Section 125 Flexible Spending Accounts
Did you know that with all the possible changes to the healthcare industry due to the current health care reform that congress is considering eliminating Section 125 Flexible Spending Accounts? The average family counts on this tax favored benefit to help bridge the continuing rising costs of medical care. Please contact your elected officials at the website below to stress your concerns.

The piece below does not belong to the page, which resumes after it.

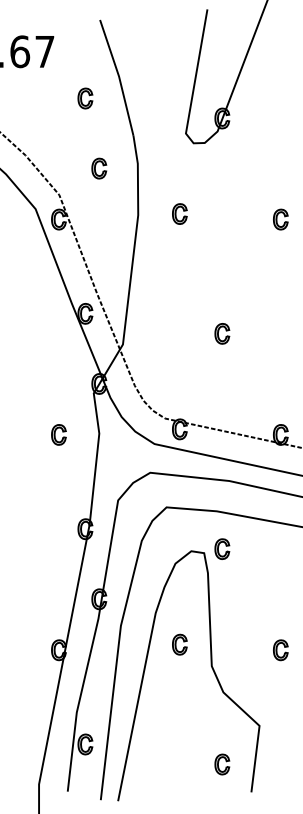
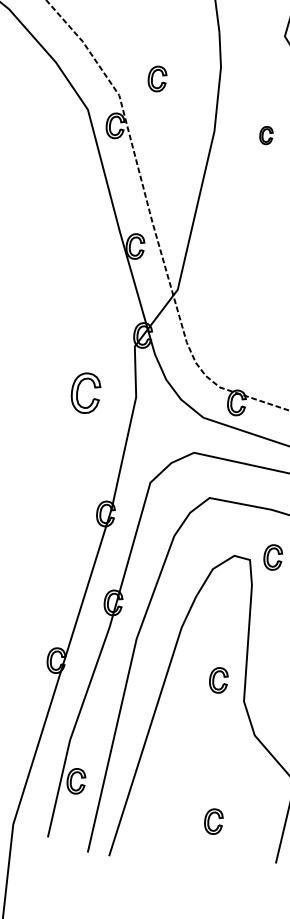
part: (99, 168) -> (157, 78), moved
part: (179, 213) -> (265, 134), size x0.7
part: (58, 434) -> (85, 392), size x1.6
part: (179, 644) -> (218, 680), moved
part: (222, 764) -> (213, 821), moved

We invite you to learn more and make your voice heard. Log on to www.SaveMyFlexPlan.org
What is a Section 125 Flexible Spending Account?
Also referred to as a “Section 125 Cafeteria Plan,” the purpose of a 125 Flexible Spending Account (FSA) is to help you pay for medical expenses with un-taxed money from your paycheck. The amount of money you choose to put into your FSA has no statutory limit and is not subject to Federal or State taxes. However,individual companies maintain the right to place a limit on the account;such as $2,000,$3,000,or more . Each year,there is an open enrollment period in which participants can designate the amount of contribution they would like to put into their FSA. Once this amount has been chosen, the employee can not alter the amount they wish to put in and, unless a change in family status occurs, they may not drop out of the plan during the year.
At the end of the year, any unspent funds are forfeited.
Examples of what the money in an FSA account can be used for include, but are not limited to:Chiropractic services,Co-insurance,co-pay amounts and deductibles,contact lenses and cleaning solutions,dental care and procedures,eye surgery,eye glasses,hearing aids and batteries,and over the counter medicines.